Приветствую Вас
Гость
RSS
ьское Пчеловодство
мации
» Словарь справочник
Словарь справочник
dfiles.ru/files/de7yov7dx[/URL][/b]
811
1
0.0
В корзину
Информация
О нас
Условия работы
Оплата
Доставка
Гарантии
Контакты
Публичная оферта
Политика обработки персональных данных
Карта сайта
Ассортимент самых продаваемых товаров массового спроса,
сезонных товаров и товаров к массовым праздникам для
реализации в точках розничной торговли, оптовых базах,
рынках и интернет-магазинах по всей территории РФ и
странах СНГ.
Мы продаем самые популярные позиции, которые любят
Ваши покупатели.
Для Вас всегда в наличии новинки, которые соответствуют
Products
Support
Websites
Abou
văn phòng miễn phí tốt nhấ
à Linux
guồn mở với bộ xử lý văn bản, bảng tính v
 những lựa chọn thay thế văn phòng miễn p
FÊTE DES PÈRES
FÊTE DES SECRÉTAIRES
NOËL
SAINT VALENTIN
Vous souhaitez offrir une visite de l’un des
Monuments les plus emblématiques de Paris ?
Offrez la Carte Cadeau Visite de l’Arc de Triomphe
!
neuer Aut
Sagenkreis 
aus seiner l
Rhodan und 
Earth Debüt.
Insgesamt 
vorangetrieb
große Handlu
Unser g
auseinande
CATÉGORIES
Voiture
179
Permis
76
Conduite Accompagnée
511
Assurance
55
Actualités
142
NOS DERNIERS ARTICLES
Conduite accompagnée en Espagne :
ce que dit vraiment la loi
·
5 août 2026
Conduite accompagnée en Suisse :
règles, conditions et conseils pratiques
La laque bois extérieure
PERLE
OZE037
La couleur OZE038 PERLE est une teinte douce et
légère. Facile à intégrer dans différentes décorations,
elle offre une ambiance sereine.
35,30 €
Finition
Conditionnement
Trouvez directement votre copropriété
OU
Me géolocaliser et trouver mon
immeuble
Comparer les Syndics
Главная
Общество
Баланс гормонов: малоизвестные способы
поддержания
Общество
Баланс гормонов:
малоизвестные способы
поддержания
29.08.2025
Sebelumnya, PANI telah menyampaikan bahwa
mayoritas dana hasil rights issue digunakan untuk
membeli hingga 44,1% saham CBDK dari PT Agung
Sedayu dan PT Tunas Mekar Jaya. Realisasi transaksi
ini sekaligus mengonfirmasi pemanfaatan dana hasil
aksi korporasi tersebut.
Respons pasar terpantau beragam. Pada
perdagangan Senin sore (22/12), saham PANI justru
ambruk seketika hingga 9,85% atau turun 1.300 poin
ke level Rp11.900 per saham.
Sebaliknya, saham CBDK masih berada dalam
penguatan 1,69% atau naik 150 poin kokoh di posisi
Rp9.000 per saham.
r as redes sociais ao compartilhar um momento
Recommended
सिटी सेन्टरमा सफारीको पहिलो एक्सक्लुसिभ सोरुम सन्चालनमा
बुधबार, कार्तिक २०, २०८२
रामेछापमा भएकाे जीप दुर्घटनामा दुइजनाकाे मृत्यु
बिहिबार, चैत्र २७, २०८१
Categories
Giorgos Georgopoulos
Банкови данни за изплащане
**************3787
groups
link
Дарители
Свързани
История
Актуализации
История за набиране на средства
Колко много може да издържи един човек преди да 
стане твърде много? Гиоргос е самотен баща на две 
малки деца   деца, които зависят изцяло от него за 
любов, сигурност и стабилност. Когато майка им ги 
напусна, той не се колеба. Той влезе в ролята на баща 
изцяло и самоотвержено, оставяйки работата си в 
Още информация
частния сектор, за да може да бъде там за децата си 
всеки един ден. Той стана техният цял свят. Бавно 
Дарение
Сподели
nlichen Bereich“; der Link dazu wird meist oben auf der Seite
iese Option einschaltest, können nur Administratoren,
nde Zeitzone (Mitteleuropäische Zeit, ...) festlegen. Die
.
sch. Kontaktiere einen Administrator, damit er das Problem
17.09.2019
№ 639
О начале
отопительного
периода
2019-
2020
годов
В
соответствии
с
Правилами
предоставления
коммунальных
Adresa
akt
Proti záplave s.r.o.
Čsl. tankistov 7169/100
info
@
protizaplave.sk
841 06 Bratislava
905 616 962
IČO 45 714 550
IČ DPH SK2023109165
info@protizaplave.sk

-------

WHAT IS EXPECTED
Copy out every one of the lines above, character for character, without changing anything.

PROBLEM SOLUTION
Приветствую Вас
Гость
RSS
ьское Пчеловодство
мации
» Словарь справочник
Словарь справочник
dfiles.ru/files/de7yov7dx[/URL][/b]
811
1
0.0
В корзину
Информация
О нас
Условия работы
Оплата
Доставка
Гарантии
Контакты
Публичная оферта
Политика обработки персональных данных
Карта сайта
Ассортимент самых продаваемых товаров массового спроса,
сезонных товаров и товаров к массовым праздникам для
реализации в точках розничной торговли, оптовых базах,
рынках и интернет-магазинах по всей территории РФ и
странах СНГ.
Мы продаем самые популярные позиции, которые любят
Ваши покупатели.
Для Вас всегда в наличии новинки, которые соответствуют
Products
Support
Websites
Abou
văn phòng miễn phí tốt nhấ
à Linux
guồn mở với bộ xử lý văn bản, bảng tính v
 những lựa chọn thay thế văn phòng miễn p
FÊTE DES PÈRES
FÊTE DES SECRÉTAIRES
NOËL
SAINT VALENTIN
Vous souhaitez offrir une visite de l’un des
Monuments les plus emblématiques de Paris ?
Offrez la Carte Cadeau Visite de l’Arc de Triomphe
!
neuer Aut
Sagenkreis 
aus seiner l
Rhodan und 
Earth Debüt.
Insgesamt 
vorangetrieb
große Handlu
Unser g
auseinande
CATÉGORIES
Voiture
179
Permis
76
Conduite Accompagnée
511
Assurance
55
Actualités
142
NOS DERNIERS ARTICLES
Conduite accompagnée en Espagne :
ce que dit vraiment la loi
·
5 août 2026
Conduite accompagnée en Suisse :
règles, conditions et conseils pratiques
La laque bois extérieure
PERLE
OZE037
La couleur OZE038 PERLE est une teinte douce et
légère. Facile à intégrer dans différentes décorations,
elle offre une ambiance sereine.
35,30 €
Finition
Conditionnement
Trouvez directement votre copropriété
OU
Me géolocaliser et trouver mon
immeuble
Comparer les Syndics
Главная
Общество
Баланс гормонов: малоизвестные способы
поддержания
Общество
Баланс гормонов:
малоизвестные способы
поддержания
29.08.2025
Sebelumnya, PANI telah menyampaikan bahwa
mayoritas dana hasil rights issue digunakan untuk
membeli hingga 44,1% saham CBDK dari PT Agung
Sedayu dan PT Tunas Mekar Jaya. Realisasi transaksi
ini sekaligus mengonfirmasi pemanfaatan dana hasil
aksi korporasi tersebut.
Respons pasar terpantau beragam. Pada
perdagangan Senin sore (22/12), saham PANI justru
ambruk seketika hingga 9,85% atau turun 1.300 poin
ke level Rp11.900 per saham.
Sebaliknya, saham CBDK masih berada dalam
penguatan 1,69% atau naik 150 poin kokoh di posisi
Rp9.000 per saham.
r as redes sociais ao compartilhar um momento
Recommended
सिटी सेन्टरमा सफारीको पहिलो एक्सक्लुसिभ सोरुम सन्चालनमा
बुधबार, कार्तिक २०, २०८२
रामेछापमा भएकाे जीप दुर्घटनामा दुइजनाकाे मृत्यु
बिहिबार, चैत्र २७, २०८१
Categories
Giorgos Georgopoulos
Банкови данни за изплащане
**************3787
groups
link
Дарители
Свързани
История
Актуализации
История за набиране на средства
Колко много може да издържи един човек преди да 
стане твърде много? Гиоргос е самотен баща на две 
малки деца   деца, които зависят изцяло от него за 
любов, сигурност и стабилност. Когато майка им ги 
напусна, той не се колеба. Той влезе в ролята на баща 
изцяло и самоотвержено, оставяйки работата си в 
Още информация
частния сектор, за да може да бъде там за децата си 
всеки един ден. Той стана техният цял свят. Бавно 
Дарение
Сподели
nlichen Bereich“; der Link dazu wird meist oben auf der Seite
iese Option einschaltest, können nur Administratoren,
nde Zeitzone (Mitteleuropäische Zeit, ...) festlegen. Die
.
sch. Kontaktiere einen Administrator, damit er das Problem
17.09.2019
№ 639
О начале
отопительного
периода
2019-
2020
годов
В
соответствии
с
Правилами
предоставления
коммунальных
Adresa
akt
Proti záplave s.r.o.
Čsl. tankistov 7169/100
info
@
protizaplave.sk
841 06 Bratislava
905 616 962
IČO 45 714 550
IČ DPH SK2023109165
info@protizaplave.sk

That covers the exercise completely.